The latest UNDP Regional Human Development Report 2025, titled “Under Pressure: Recalibrating the Future of Development in Latin America and the Caribbean”, argues that in a context of uncertainty and interconnected crises, moving forward requires a shift in strategy: resilience must be placed at the center of the debate.

The UNDP notes that patterns of development progress in LAC over the last few decades can be summarized in four simple tenets: significant progress has occurred; progress has been unequal; it has slowed in recent years; and it is vulnerable to reversals.

Prime Minister Persad Bissessar said in the Caribbean, “We live these contradictions every day,” and that growth is recorded in reports, yet inequality endures in households.

She said the report highlights three significant stressors pressing upon the LAC: technological disruption, social fragmentation, and the climate emergency.

“From these mounting pressures, we must chart a new path, one of resilient human development.
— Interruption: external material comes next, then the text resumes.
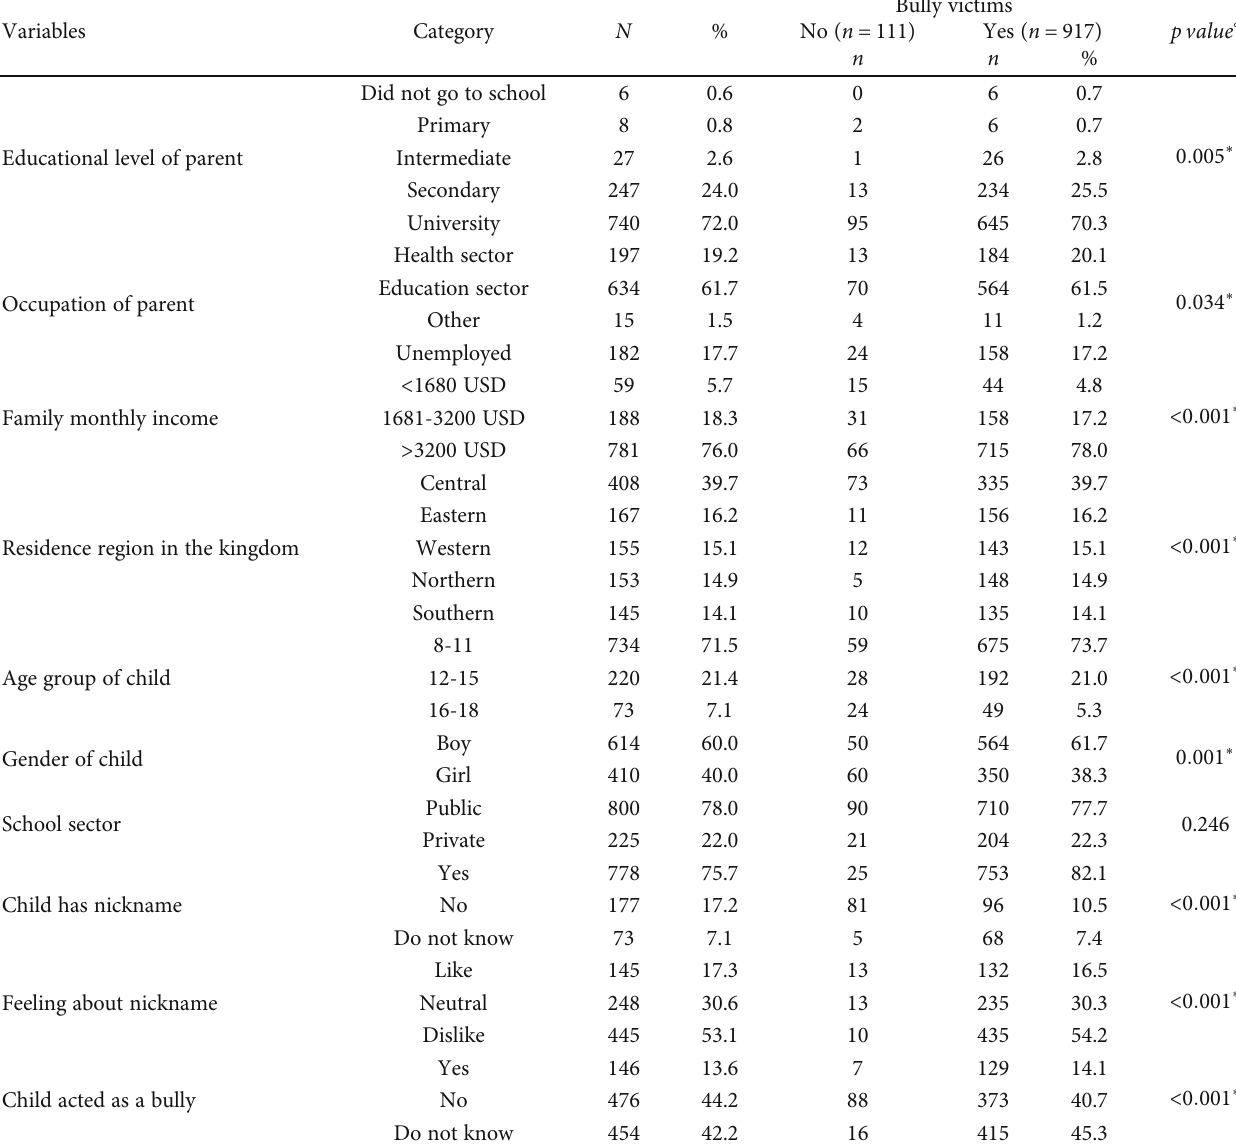
Table 1: Sociodemograhic characteristics of study participants and association with bullying ( n = 1028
A model where progress is not fragile, where a single crisis cannot erase decades of hard work, and where every gain is protected and shared.

“This vision calls for action we can all understand, such as protecting small states through debt-for-climate swaps and catastrophe-linked financing, building regional value chains in food, health, creative industries, and renewable energy so our economies grow together, and expanding Caribbean risk pools and early-warning systems to shield our communities from natural disasters before they strike.”
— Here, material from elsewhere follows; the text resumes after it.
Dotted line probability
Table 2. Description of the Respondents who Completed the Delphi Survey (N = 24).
Persad Bissessar said that confronting cross-border crime with stronger intelligence-sharing, coordinated maritime security, and recovery strategies that rebuild trust in communities most affected are also needed, adding, “In this way, resilience stops being a slogan and becomes a safeguard for our people, our region, and our future.”
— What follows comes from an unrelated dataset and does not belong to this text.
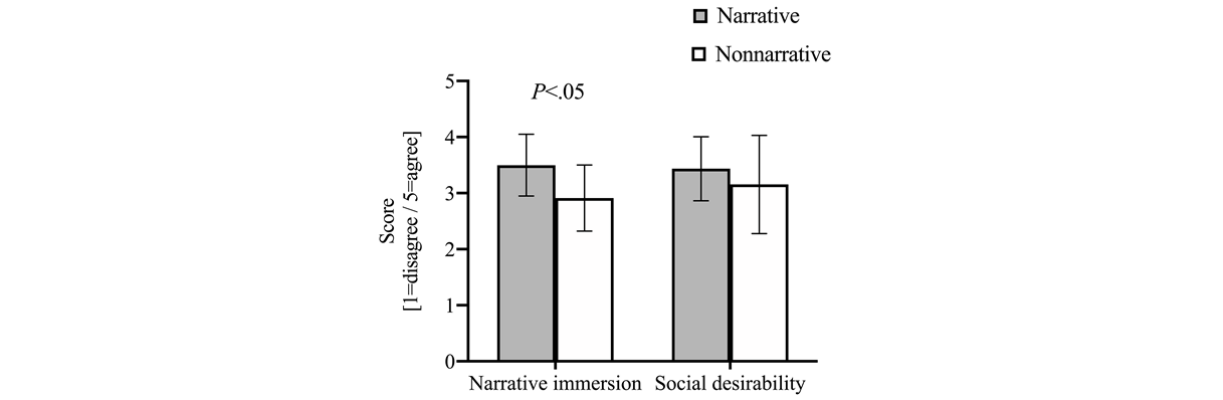
Figure 1. Comparison of narrative immersion between narrative videos and non-narrative videos adjusted by social desirability.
She said the global challenges outlined in the report have their own “Trinbagonian face” and “yet even as Trinidad and Tobago confronts these pressures, it must also recognise the immense potential before it.

She said digital transformation, artificial intelligence, and new technologies are not merely tools; they are accelerators of human development, and when harnessed responsibly, they can expand access to education, improve public services, and create new pathways of opportunity.

“But if we fail to act, they can also deepen divides. Our national strategy must enshrine digital access, AI governance, and innovation ecosystems that empower every citizen.”

Prime Minister Persad Bissessar said that Trinidad and Tobago is proud to host the Caribbean launch of the report, stating, “It is not only a formal event, it is a reaffirmation of our unwavering commitment to sustainable, inclusive, people-centred development.”

She stated that her government is committed to establishing mechanisms that enable the country to navigate uncertainty with clarity and purpose.

“We will construct institutions that embrace complexity and respond with agility. We will invest in infrastructure that empowers communities in Trinidad and in Tobago. We will create an environment where every citizen, in every community, feels seen, heard, and served.

“These are not abstract policy goals. They are the foundations of a prosperous future for Trinidad and Tobago. Of sustainable development for our Caribbean region,” she said, adding that they are reflected in the Regional Human Development Report 2025.

She said that the UNDP report should be viewed as being more than numbers.

“They are a compass, reminding us that true progress is measured not in GDP (gross domestic product) alone, but in the quality of our classrooms, the strength of our healthcare, the fairness of our justice, and the dignity of our people”.

She notes that with regards to Trinidad and Tobago, the report places the oil-rich twin island republic “among the very high human development nations,” which she said was earned “through sacrifice, investment, and resilience.

“But it is slipping, and this is a warning. We cannot rest. We must act with urgency, with vision, and with resolve,” she said, noting that the contents of the report must bring all stakeholders worldwide “to act with courage, imagination, and faith.

“Together, let us turn risk into resilience, pressure into progress, and uncertainty into opportunity, for Trinidad and Tobago, for the Caribbean, and for all humanity,” she told the audience at the launch.